Classrooms Adjusted for Student Return

As Loras College prepares for students to return to campus for the 2020-2021 academic year, the campus has undergone alterations to accommodate them with an eye on safety measures amidst the COVID-19 pandemic.

Loras unveiled its Loras Flex plan over the summer to allow students to learn in the manner they are most comfortable, be it online on in a classroom. To accommodate this approach, courses will be taught in a hybrid format, with some students attending online and others in class during class times on a rotating basis.

As a result, classrooms have limited capacities to ensure a minimum separation of six feet between all desks. Since students will be learning through a combination of in-person and online instruction, they will be linked together virtually as they learn.

Donna Heald, vice president of academic affairs, tests out new classroom equipment.

“All students will be connected using either Zoom or Microsoft Teams, depending on instructor preference, to allow them to participate in the same experiences at the same time,” Robert Adams, director of the Center for Teaching & Learning, explained. “Students not in the classroom will attend at the same time as those in the classroom.  Instructors can display Zoom or Teams using the classroom projector for those attending in person, while those at a distance will use their computers to interact with those in the classroom.

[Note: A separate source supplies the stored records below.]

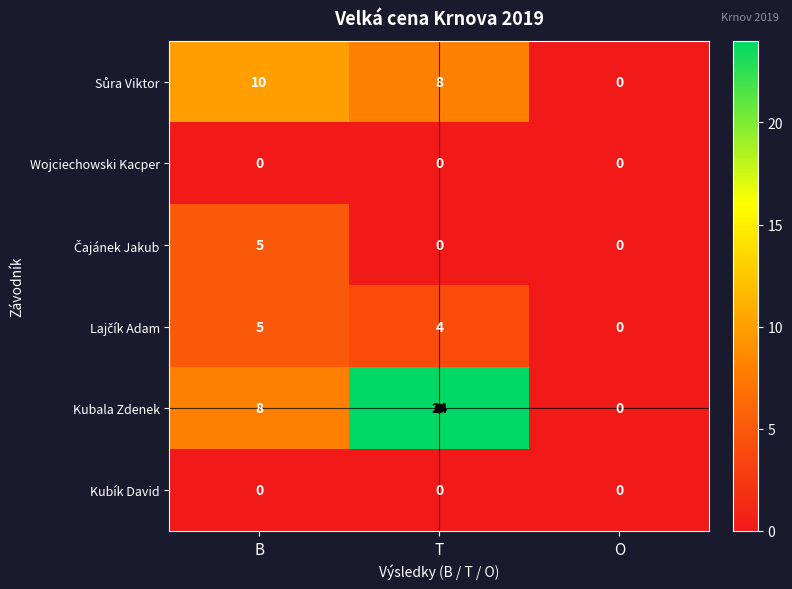

At which category is the sum across all series the highest?

T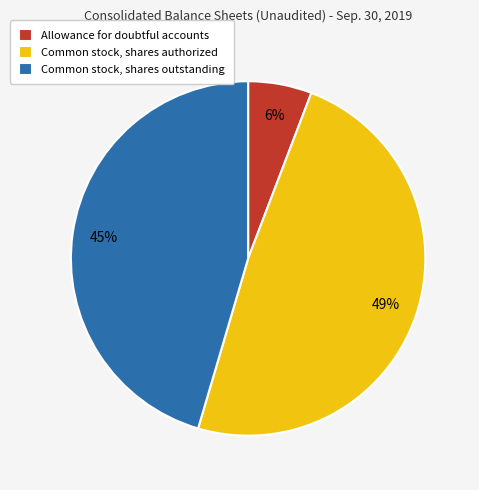

How many segments does this pie chart have?

3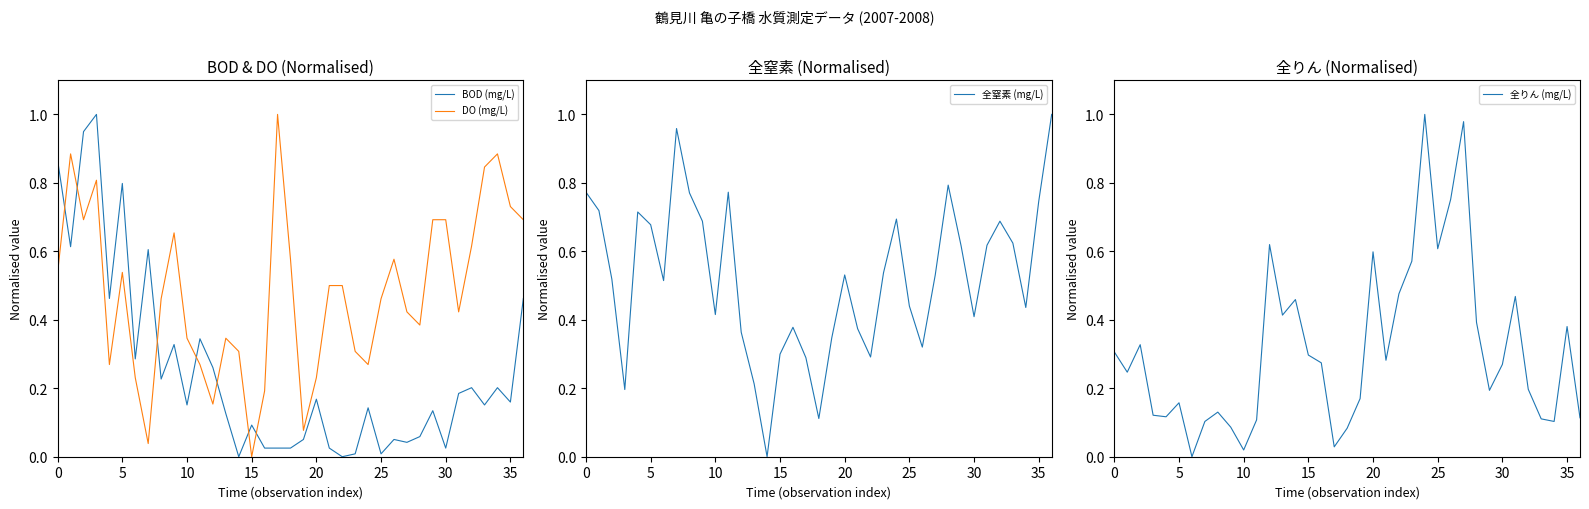

What is the maximum value for DO (mg/L)?

1.0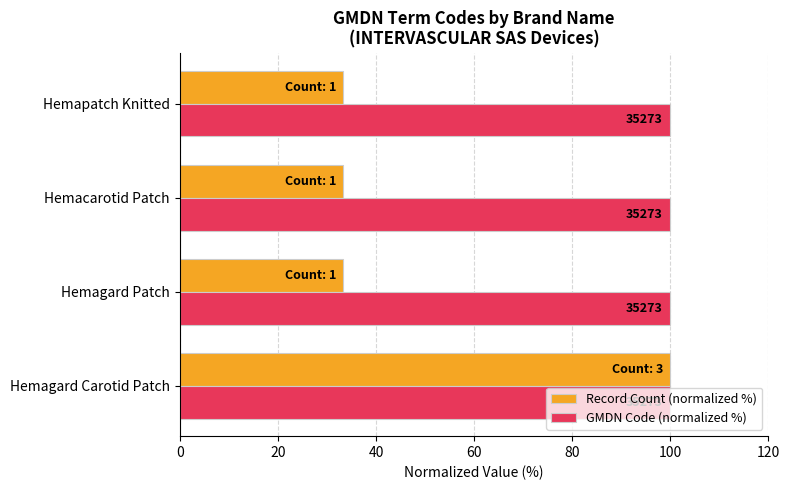

What are all the series names shown in the legend?

Record Count (normalized %), GMDN Code (normalized %)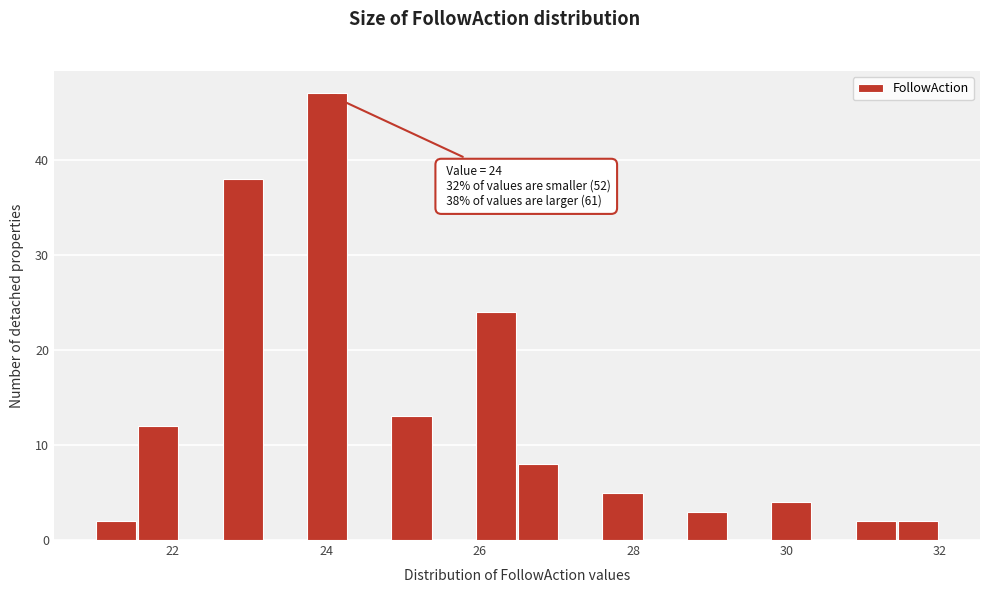

Read against the x-axis, roughly where is the centre of the tallest bar?

24.0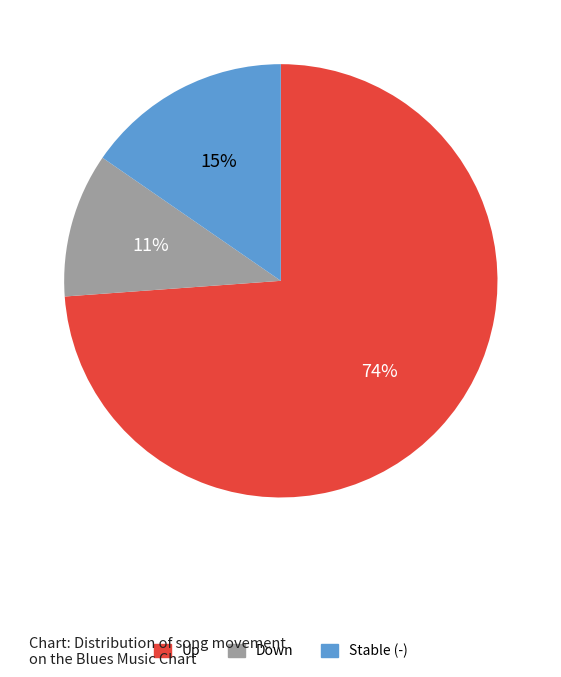

Is there any slice that represents more than half of the pie?

Yes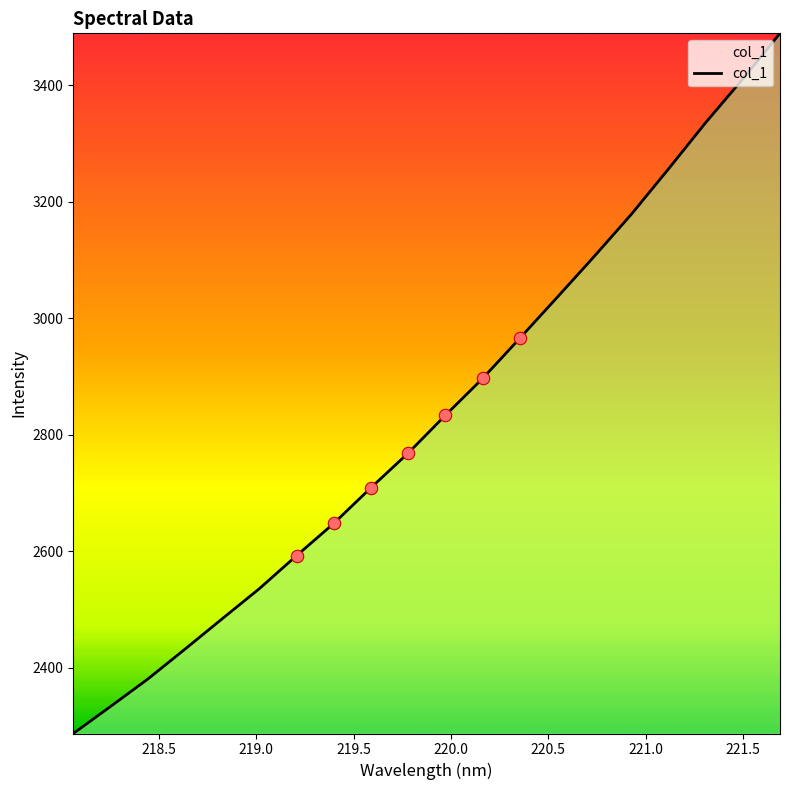

What is the difference between the maximum and minimum values?

1202.0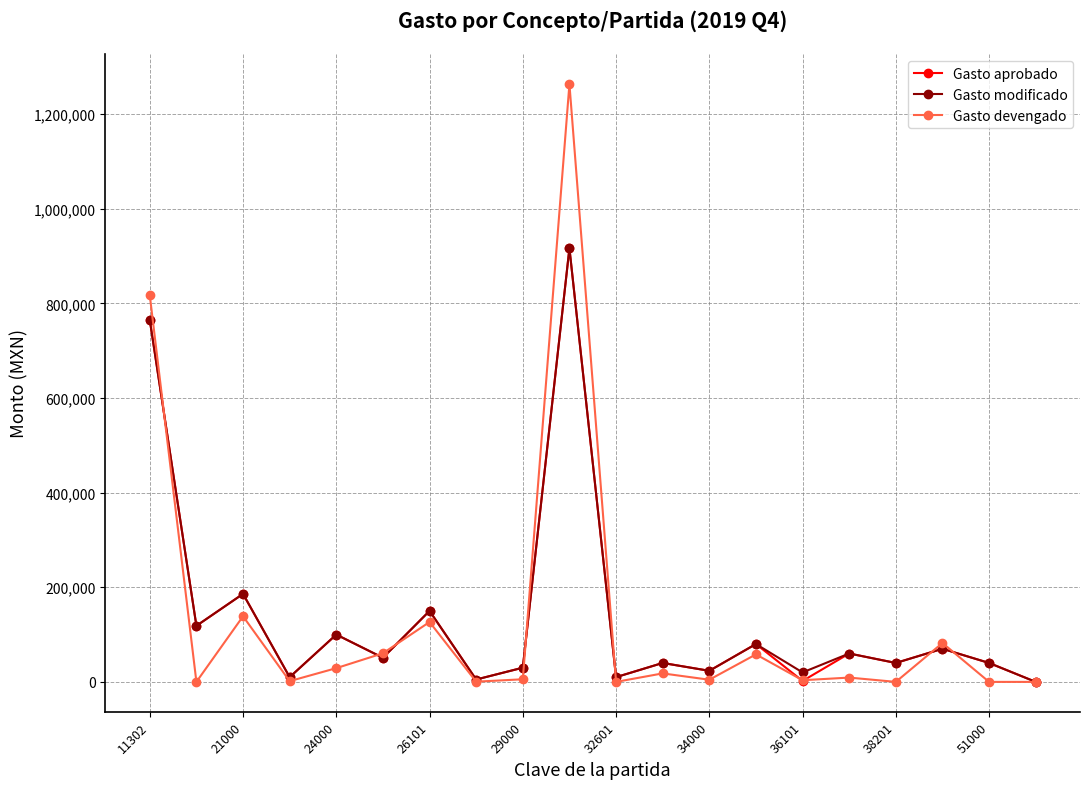

Which series has the widest spread of values?

Gasto devengado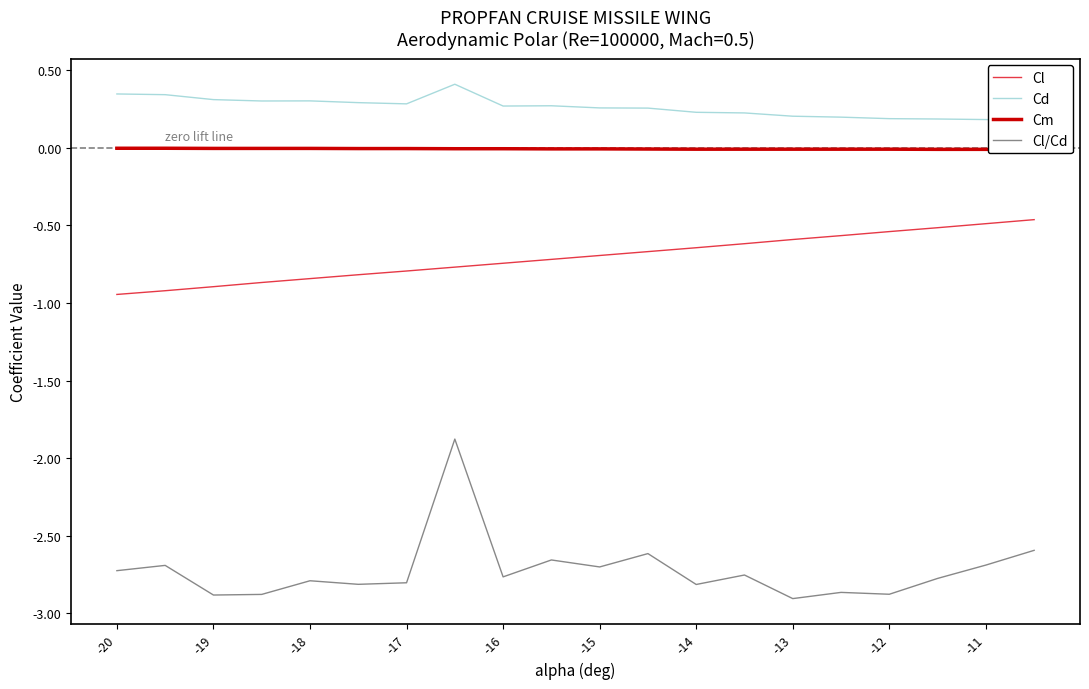

How many series are shown in this chart?

4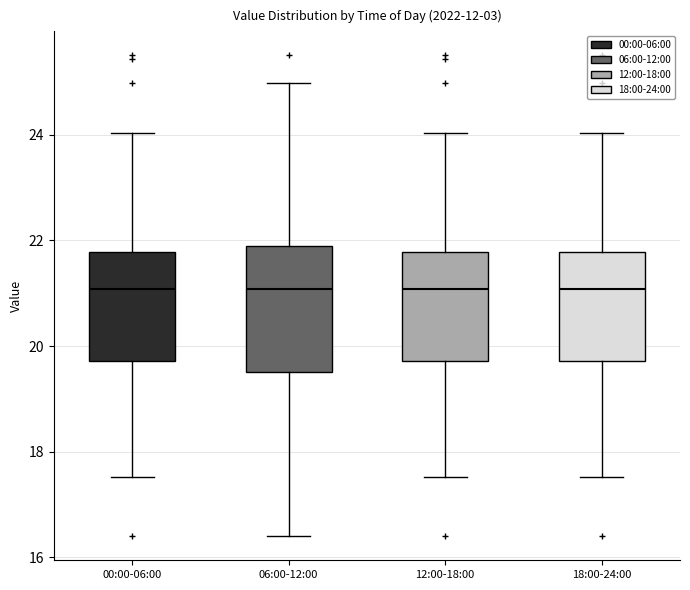

Reading left to right, read every box against the y-axis: the position of its median line, the range the box covers, and the ends of its whiskers. The values are not printed on the chart, so give them approximately, as read against the axis.

00:00-06:00: median 21.0, box 19.8 to 21.8, whiskers 17.6 to 24.0
06:00-12:00: median 21.0, box 19.6 to 21.8, whiskers 16.4 to 25.0
12:00-18:00: median 21.0, box 19.8 to 21.8, whiskers 17.6 to 24.0
18:00-24:00: median 21.0, box 19.8 to 21.8, whiskers 17.6 to 24.0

Classrooms now boast additional equipment, including central microphones and speakers to ensure that everyone can hear and interact as needed, either in a large group or in small group activities.  The use of headphones helps to facilitate small group discussion between and among in-person and remote students.  In addition, faculty were provided with tablets and document cameras to further help support teaching and learning in a hybrid format.

“To select the technical equipment we are using to support hybrid learning, we sought input from faculty, particularly those most familiar with audio/visual equipment and online teaching and learning,” Donna Heald, vice president of academic affairs, said. “The IT staff, Bob Adams, and Craig Schaefer (’89) contributed many hours this summer to testing the equipment that was eventually selected for use this semester.  Their assistance was absolutely invaluable to work required to prepare classrooms and faculty for the fall.”

Loras staff spent the summer taking steps to provide the best learning experience possible for all students whether they are attending in person or at a distance on any given day. Faculty have access to tablets and document cameras to present on digital whiteboards, to annotate, to demonstrate, or to display materials to the class. Special attention was also provided to consider how students can best interact with the instructor and each other both during class sessions and outside of the class meetings.

To prepare faculty for the changes, workshop sessions and drop-in sessions were offered to help them prepare for the semester.

“This is new territory and it has caused our faculty to consider how they can best structure their classes and their teaching so students learn effectively in this new environment,” Adams explained. “As always they are very concerned with providing the best learning opportunities for their students and are working very hard to make that happen.”

The updated classrooms are the result of numerous faculty and staff members who worked tirelessly throughout the summer to allow the College to welcome students back to campus.

“I am deeply grateful to the many staff members—physical plant staff, custodians, Information Technology staff and the Registrar’s Office—who worked throughout the summer to make modifications to classrooms and other learning spaces across the campus to help prepare for the fall semester,” Heald said. “Their combined effort has helped us to welcome students back to campus under a new set of guidelines during these unprecedented times.”

About Loras College
Founded in 1839, Loras College leverages its historic roots as Iowa’s first college, the second oldest Catholic college west of the Mississippi River and one of the nation’s 10 diocesan colleges to deliver challenging, life-changing experiences as part of its residential, Catholic setting. In 2019, Loras was the second-highest ranked Catholic college in the state of Iowa according to College Consensus, the 16th Best Regional College in the Midwest by U.S. News & World Report and one of America’s Top 200 Most Loved Colleges/Universities by Forbes Magazine for the third consecutive year. Loras students ranked No. 2 in the world as part of the global Peeptrade Investment Challenge while a second group ranked No. 4. For the 10th consecutive year, Loras Media Studies student-led television station (LCTV) was named the TV Station of the Year by the Iowa College Media Association (ICMA).